Harrison Would Cut CP Rail

Calgary Alberta - Canadian Pacific Railway Ltd. has issued another public appeal to its shareholders, saying its board is unanimously opposed to replacing CEO Fred Green with Hunter Harrison, the retired CEO of rival Canadian National Railway.
 
The company's board and management have been waging a public battle with activist investor Bill Ackman, head of the Pershing Square group of funds, who insists Green must be replaced by Harrison.
 
The latest letter issued by CP chairman John Cleghorn says the installation of Harrison would be disastrous for the railway because his approach would require massive spending cuts rather than investments for growth.
 
Pershing Square believes under Harrison's leadership CP can achieve an operating ratio, expenses as a percentage of revenues, and a key measurement of performance in the railway industry, of 65 by 2015. The lower the operating ratio, the better.
 
CP, which reported an operating ratio of 80.1 in its first quarter, has set a target of 70 to 72 for 2014 and between 68.5 and 70.5 for 2016.
 
"Shareholders should ask themselves how deep Pershing Square and Mr. Harrison would cut in order to achieve their unprecedented operating ratio targets," Cleghorn wrote.
 
Public statements by Harrison and Pershing Square imply they plan to cut expenses by $700 million by 2015, which is equivalent to 45 percent of CP's workforce and more than the expense of its entire fleet's leases, depreciation, and maintenance, he said.
 
"In short, Pershing Square is proposing to make drastic and unrealistic cuts to one of the smallest of the Class I railroads to achieve OR targets at a rate that no management team has ever delivered."
 
Cleghorn reiterated the railway has strong customer relationships and it is undertaking measures to grow revenues.
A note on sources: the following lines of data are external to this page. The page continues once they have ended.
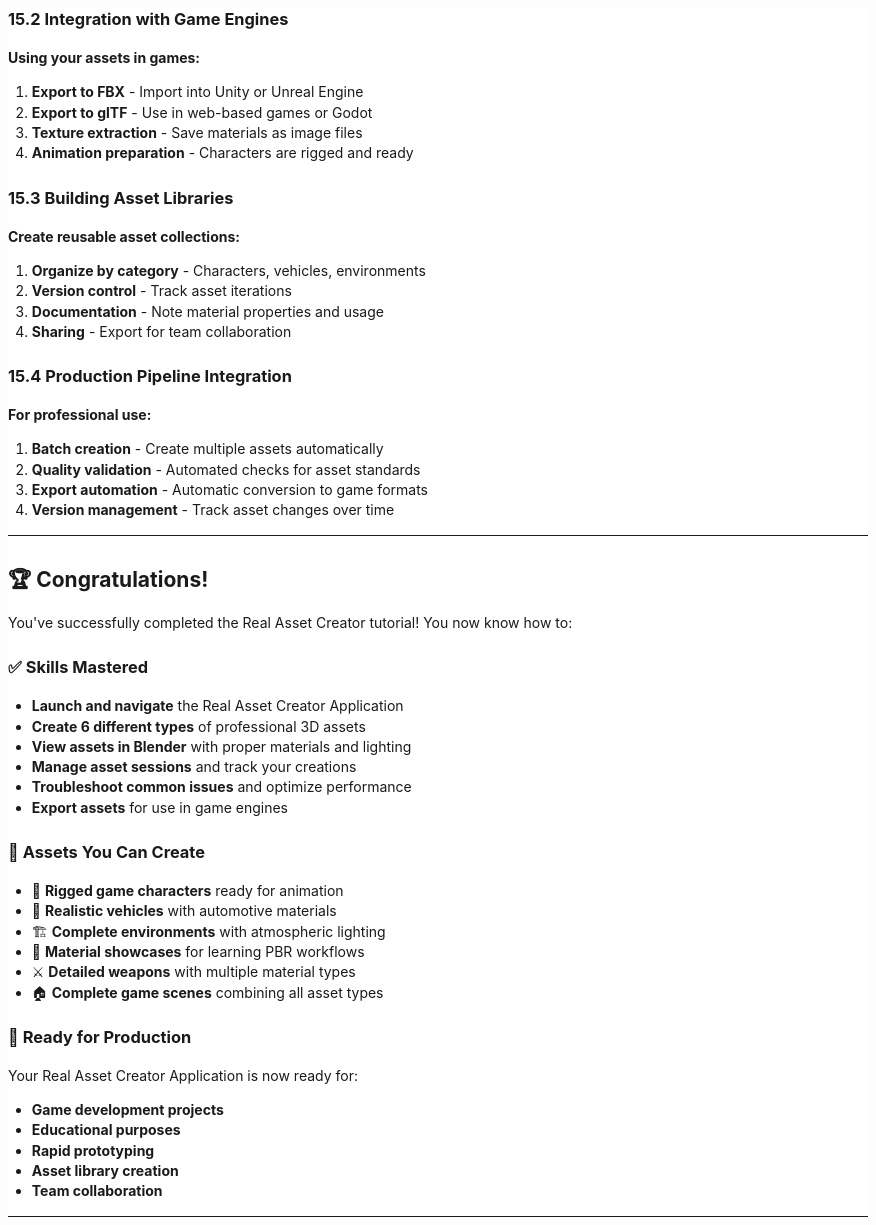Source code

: ### 15.2 Integration with Game Engines
**Using your assets in games:**
1. **Export to FBX** - Import into Unity or Unreal Engine
2. **Export to glTF** - Use in web-based games or Godot
3. **Texture extraction** - Save materials as image files
4. **Animation preparation** - Characters are rigged and ready

### 15.3 Building Asset Libraries
**Create reusable asset collections:**
1. **Organize by category** - Characters, vehicles, environments
2. **Version control** - Track asset iterations
3. **Documentation** - Note material properties and usage
4. **Sharing** - Export for team collaboration

### 15.4 Production Pipeline Integration
**For professional use:**
1. **Batch creation** - Create multiple assets automatically
2. **Quality validation** - Automated checks for asset standards
3. **Export automation** - Automatic conversion to game formats
4. **Version management** - Track asset changes over time

---

## 🏆 **Congratulations!**

You've successfully completed the Real Asset Creator tutorial! You now know how to:

### ✅ **Skills Mastered**
- **Launch and navigate** the Real Asset Creator Application
- **Create 6 different types** of professional 3D assets
- **View assets in Blender** with proper materials and lighting
- **Manage asset sessions** and track your creations
- **Troubleshoot common issues** and optimize performance
- **Export assets** for use in game engines

### 🎨 **Assets You Can Create**
- 👤 **Rigged game characters** ready for animation
- 🚗 **Realistic vehicles** with automotive materials
- 🏗️ **Complete environments** with atmospheric lighting
- 🎨 **Material showcases** for learning PBR workflows
- ⚔️ **Detailed weapons** with multiple material types
- 🏠 **Complete game scenes** combining all asset types

### 🚀 **Ready for Production**
Your Real Asset Creator Application is now ready for:
- **Game development projects**
- **Educational purposes**
- **Rapid prototyping**
- **Asset library creation**
- **Team collaboration**

---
Pershing Square, by contrast, is too focused on the cost-cutting side of the equation.
 
"CP cannot cut its way to growth. It must invest to grow."
 
The letter was released as the Globe and Mail reported some of Canadian Pacific's significant shareholders are hoping the two sides will find a compromise before the annual shareholders meeting on 17 May 2012.
 
The newspaper quoted sources as saying Canadian Pacific's board may be willing to support four of the seven nominees Pershing Square wants to install on the board of directors, but would not back Harrison as CEO.
 
CP spokesman Ed Greenberg said in an email the company has heard from many shareholders "who have indicated they would prefer to see a reasonable compromise" before the annual meeting.
 
CP shares were down 59 cents at $76.73 in late morning trading Wednesday on the Toronto Stock Exchange.